___ Task material ___

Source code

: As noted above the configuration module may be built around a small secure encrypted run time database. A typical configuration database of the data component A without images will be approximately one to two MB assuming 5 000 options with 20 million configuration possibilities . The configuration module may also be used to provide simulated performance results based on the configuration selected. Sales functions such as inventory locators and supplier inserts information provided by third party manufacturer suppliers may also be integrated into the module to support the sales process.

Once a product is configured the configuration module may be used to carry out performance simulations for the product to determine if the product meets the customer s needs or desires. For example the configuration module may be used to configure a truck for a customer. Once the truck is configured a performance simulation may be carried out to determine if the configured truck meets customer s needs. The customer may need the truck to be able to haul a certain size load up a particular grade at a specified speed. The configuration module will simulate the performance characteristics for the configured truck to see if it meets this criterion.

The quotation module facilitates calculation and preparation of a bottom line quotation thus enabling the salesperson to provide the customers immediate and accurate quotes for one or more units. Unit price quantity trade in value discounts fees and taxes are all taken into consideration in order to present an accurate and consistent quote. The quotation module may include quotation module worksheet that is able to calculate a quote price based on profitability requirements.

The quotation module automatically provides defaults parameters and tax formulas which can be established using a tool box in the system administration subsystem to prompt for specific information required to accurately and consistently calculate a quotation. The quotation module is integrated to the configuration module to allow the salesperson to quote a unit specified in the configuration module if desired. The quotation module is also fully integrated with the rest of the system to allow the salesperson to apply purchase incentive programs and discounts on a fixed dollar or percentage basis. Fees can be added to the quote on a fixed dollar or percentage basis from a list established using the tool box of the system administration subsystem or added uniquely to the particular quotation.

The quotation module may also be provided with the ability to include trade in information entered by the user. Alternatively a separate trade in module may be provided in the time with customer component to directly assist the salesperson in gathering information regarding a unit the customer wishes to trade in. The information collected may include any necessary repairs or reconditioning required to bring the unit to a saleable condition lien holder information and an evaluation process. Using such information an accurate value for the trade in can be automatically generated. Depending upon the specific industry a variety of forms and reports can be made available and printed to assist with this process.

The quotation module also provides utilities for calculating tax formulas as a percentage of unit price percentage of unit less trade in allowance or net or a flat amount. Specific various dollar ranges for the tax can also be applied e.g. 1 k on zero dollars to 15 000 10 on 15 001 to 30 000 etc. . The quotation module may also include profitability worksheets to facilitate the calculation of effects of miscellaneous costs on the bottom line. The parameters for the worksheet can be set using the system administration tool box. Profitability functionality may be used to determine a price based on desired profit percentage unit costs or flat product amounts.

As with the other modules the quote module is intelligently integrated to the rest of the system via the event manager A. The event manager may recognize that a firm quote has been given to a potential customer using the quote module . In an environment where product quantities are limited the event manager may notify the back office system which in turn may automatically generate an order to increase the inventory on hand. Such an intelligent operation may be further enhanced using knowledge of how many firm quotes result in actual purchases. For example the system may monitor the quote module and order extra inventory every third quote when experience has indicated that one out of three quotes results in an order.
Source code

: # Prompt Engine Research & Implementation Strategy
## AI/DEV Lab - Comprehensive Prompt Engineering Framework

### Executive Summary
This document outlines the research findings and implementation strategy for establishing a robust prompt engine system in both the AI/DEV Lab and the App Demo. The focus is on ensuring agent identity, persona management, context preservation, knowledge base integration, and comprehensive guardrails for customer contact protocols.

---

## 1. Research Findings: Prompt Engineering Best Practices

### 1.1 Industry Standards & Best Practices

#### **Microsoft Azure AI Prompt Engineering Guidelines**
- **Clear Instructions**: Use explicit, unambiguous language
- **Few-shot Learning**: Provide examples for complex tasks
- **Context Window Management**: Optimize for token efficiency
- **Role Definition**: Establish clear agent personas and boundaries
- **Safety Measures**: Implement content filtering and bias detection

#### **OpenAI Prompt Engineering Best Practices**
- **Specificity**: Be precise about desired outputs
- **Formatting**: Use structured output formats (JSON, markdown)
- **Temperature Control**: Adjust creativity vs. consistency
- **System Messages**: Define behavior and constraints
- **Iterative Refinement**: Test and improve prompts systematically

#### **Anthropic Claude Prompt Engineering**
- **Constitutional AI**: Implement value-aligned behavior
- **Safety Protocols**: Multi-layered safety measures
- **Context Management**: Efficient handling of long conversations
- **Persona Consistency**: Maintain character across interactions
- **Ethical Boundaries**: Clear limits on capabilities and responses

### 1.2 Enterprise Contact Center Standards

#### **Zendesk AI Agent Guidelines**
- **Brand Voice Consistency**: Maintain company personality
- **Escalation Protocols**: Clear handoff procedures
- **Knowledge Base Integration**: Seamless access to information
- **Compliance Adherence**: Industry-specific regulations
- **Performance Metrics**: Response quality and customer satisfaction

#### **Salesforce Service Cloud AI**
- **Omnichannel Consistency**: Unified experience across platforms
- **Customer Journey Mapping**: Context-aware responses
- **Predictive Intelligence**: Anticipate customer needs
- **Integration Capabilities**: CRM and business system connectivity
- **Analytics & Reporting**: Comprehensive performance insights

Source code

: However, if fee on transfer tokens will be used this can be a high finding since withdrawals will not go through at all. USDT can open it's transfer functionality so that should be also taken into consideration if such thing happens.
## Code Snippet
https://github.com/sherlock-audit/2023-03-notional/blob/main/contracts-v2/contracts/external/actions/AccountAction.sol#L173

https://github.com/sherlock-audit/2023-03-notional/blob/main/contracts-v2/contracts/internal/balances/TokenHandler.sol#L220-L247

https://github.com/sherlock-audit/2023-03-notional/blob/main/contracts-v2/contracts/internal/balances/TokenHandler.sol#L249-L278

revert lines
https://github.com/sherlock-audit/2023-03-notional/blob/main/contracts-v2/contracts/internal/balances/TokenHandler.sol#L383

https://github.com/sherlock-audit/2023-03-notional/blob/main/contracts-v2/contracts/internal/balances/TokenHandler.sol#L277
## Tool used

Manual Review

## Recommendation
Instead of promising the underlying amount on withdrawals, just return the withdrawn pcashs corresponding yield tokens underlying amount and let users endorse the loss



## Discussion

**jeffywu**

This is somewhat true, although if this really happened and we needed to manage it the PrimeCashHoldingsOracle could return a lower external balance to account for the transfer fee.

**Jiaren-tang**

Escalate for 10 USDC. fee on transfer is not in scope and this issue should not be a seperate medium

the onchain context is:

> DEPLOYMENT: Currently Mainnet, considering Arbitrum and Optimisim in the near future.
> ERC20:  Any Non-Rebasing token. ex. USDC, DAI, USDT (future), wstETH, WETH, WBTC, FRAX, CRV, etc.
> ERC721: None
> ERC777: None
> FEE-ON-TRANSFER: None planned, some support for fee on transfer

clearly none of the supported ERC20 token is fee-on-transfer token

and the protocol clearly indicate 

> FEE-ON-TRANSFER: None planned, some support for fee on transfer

___

**Directions:** Set down all of the records shown above once more, exactly.

**Task solution:**
Source code

: As noted above the configuration module may be built around a small secure encrypted run time database. A typical configuration database of the data component A without images will be approximately one to two MB assuming 5 000 options with 20 million configuration possibilities . The configuration module may also be used to provide simulated performance results based on the configuration selected. Sales functions such as inventory locators and supplier inserts information provided by third party manufacturer suppliers may also be integrated into the module to support the sales process.

Once a product is configured the configuration module may be used to carry out performance simulations for the product to determine if the product meets the customer s needs or desires. For example the configuration module may be used to configure a truck for a customer. Once the truck is configured a performance simulation may be carried out to determine if the configured truck meets customer s needs. The customer may need the truck to be able to haul a certain size load up a particular grade at a specified speed. The configuration module will simulate the performance characteristics for the configured truck to see if it meets this criterion.

The quotation module facilitates calculation and preparation of a bottom line quotation thus enabling the salesperson to provide the customers immediate and accurate quotes for one or more units. Unit price quantity trade in value discounts fees and taxes are all taken into consideration in order to present an accurate and consistent quote. The quotation module may include quotation module worksheet that is able to calculate a quote price based on profitability requirements.

The quotation module automatically provides defaults parameters and tax formulas which can be established using a tool box in the system administration subsystem to prompt for specific information required to accurately and consistently calculate a quotation. The quotation module is integrated to the configuration module to allow the salesperson to quote a unit specified in the configuration module if desired. The quotation module is also fully integrated with the rest of the system to allow the salesperson to apply purchase incentive programs and discounts on a fixed dollar or percentage basis. Fees can be added to the quote on a fixed dollar or percentage basis from a list established using the tool box of the system administration subsystem or added uniquely to the particular quotation.

The quotation module may also be provided with the ability to include trade in information entered by the user. Alternatively a separate trade in module may be provided in the time with customer component to directly assist the salesperson in gathering information regarding a unit the customer wishes to trade in. The information collected may include any necessary repairs or reconditioning required to bring the unit to a saleable condition lien holder information and an evaluation process. Using such information an accurate value for the trade in can be automatically generated. Depending upon the specific industry a variety of forms and reports can be made available and printed to assist with this process.

The quotation module also provides utilities for calculating tax formulas as a percentage of unit price percentage of unit less trade in allowance or net or a flat amount. Specific various dollar ranges for the tax can also be applied e.g. 1 k on zero dollars to 15 000 10 on 15 001 to 30 000 etc. . The quotation module may also include profitability worksheets to facilitate the calculation of effects of miscellaneous costs on the bottom line. The parameters for the worksheet can be set using the system administration tool box. Profitability functionality may be used to determine a price based on desired profit percentage unit costs or flat product amounts.

As with the other modules the quote module is intelligently integrated to the rest of the system via the event manager A. The event manager may recognize that a firm quote has been given to a potential customer using the quote module . In an environment where product quantities are limited the event manager may notify the back office system which in turn may automatically generate an order to increase the inventory on hand. Such an intelligent operation may be further enhanced using knowledge of how many firm quotes result in actual purchases. For example the system may monitor the quote module and order extra inventory every third quote when experience has indicated that one out of three quotes results in an order.
Source code

: # Prompt Engine Research & Implementation Strategy
## AI/DEV Lab - Comprehensive Prompt Engineering Framework

### Executive Summary
This document outlines the research findings and implementation strategy for establishing a robust prompt engine system in both the AI/DEV Lab and the App Demo. The focus is on ensuring agent identity, persona management, context preservation, knowledge base integration, and comprehensive guardrails for customer contact protocols.

---

## 1. Research Findings: Prompt Engineering Best Practices

### 1.1 Industry Standards & Best Practices

#### **Microsoft Azure AI Prompt Engineering Guidelines**
- **Clear Instructions**: Use explicit, unambiguous language
- **Few-shot Learning**: Provide examples for complex tasks
- **Context Window Management**: Optimize for token efficiency
- **Role Definition**: Establish clear agent personas and boundaries
- **Safety Measures**: Implement content filtering and bias detection

#### **OpenAI Prompt Engineering Best Practices**
- **Specificity**: Be precise about desired outputs
- **Formatting**: Use structured output formats (JSON, markdown)
- **Temperature Control**: Adjust creativity vs. consistency
- **System Messages**: Define behavior and constraints
- **Iterative Refinement**: Test and improve prompts systematically

#### **Anthropic Claude Prompt Engineering**
- **Constitutional AI**: Implement value-aligned behavior
- **Safety Protocols**: Multi-layered safety measures
- **Context Management**: Efficient handling of long conversations
- **Persona Consistency**: Maintain character across interactions
- **Ethical Boundaries**: Clear limits on capabilities and responses

### 1.2 Enterprise Contact Center Standards

#### **Zendesk AI Agent Guidelines**
- **Brand Voice Consistency**: Maintain company personality
- **Escalation Protocols**: Clear handoff procedures
- **Knowledge Base Integration**: Seamless access to information
- **Compliance Adherence**: Industry-specific regulations
- **Performance Metrics**: Response quality and customer satisfaction

#### **Salesforce Service Cloud AI**
- **Omnichannel Consistency**: Unified experience across platforms
- **Customer Journey Mapping**: Context-aware responses
- **Predictive Intelligence**: Anticipate customer needs
- **Integration Capabilities**: CRM and business system connectivity
- **Analytics & Reporting**: Comprehensive performance insights

Source code

: However, if fee on transfer tokens will be used this can be a high finding since withdrawals will not go through at all. USDT can open it's transfer functionality so that should be also taken into consideration if such thing happens.
## Code Snippet
https://github.com/sherlock-audit/2023-03-notional/blob/main/contracts-v2/contracts/external/actions/AccountAction.sol#L173

https://github.com/sherlock-audit/2023-03-notional/blob/main/contracts-v2/contracts/internal/balances/TokenHandler.sol#L220-L247

https://github.com/sherlock-audit/2023-03-notional/blob/main/contracts-v2/contracts/internal/balances/TokenHandler.sol#L249-L278

revert lines
https://github.com/sherlock-audit/2023-03-notional/blob/main/contracts-v2/contracts/internal/balances/TokenHandler.sol#L383

https://github.com/sherlock-audit/2023-03-notional/blob/main/contracts-v2/contracts/internal/balances/TokenHandler.sol#L277
## Tool used

Manual Review

## Recommendation
Instead of promising the underlying amount on withdrawals, just return the withdrawn pcashs corresponding yield tokens underlying amount and let users endorse the loss



## Discussion

**jeffywu**

This is somewhat true, although if this really happened and we needed to manage it the PrimeCashHoldingsOracle could return a lower external balance to account for the transfer fee.

**Jiaren-tang**

Escalate for 10 USDC. fee on transfer is not in scope and this issue should not be a seperate medium

the onchain context is:

> DEPLOYMENT: Currently Mainnet, considering Arbitrum and Optimisim in the near future.
> ERC20:  Any Non-Rebasing token. ex. USDC, DAI, USDT (future), wstETH, WETH, WBTC, FRAX, CRV, etc.
> ERC721: None
> ERC777: None
> FEE-ON-TRANSFER: None planned, some support for fee on transfer

clearly none of the supported ERC20 token is fee-on-transfer token

and the protocol clearly indicate 

> FEE-ON-TRANSFER: None planned, some support for fee on transfer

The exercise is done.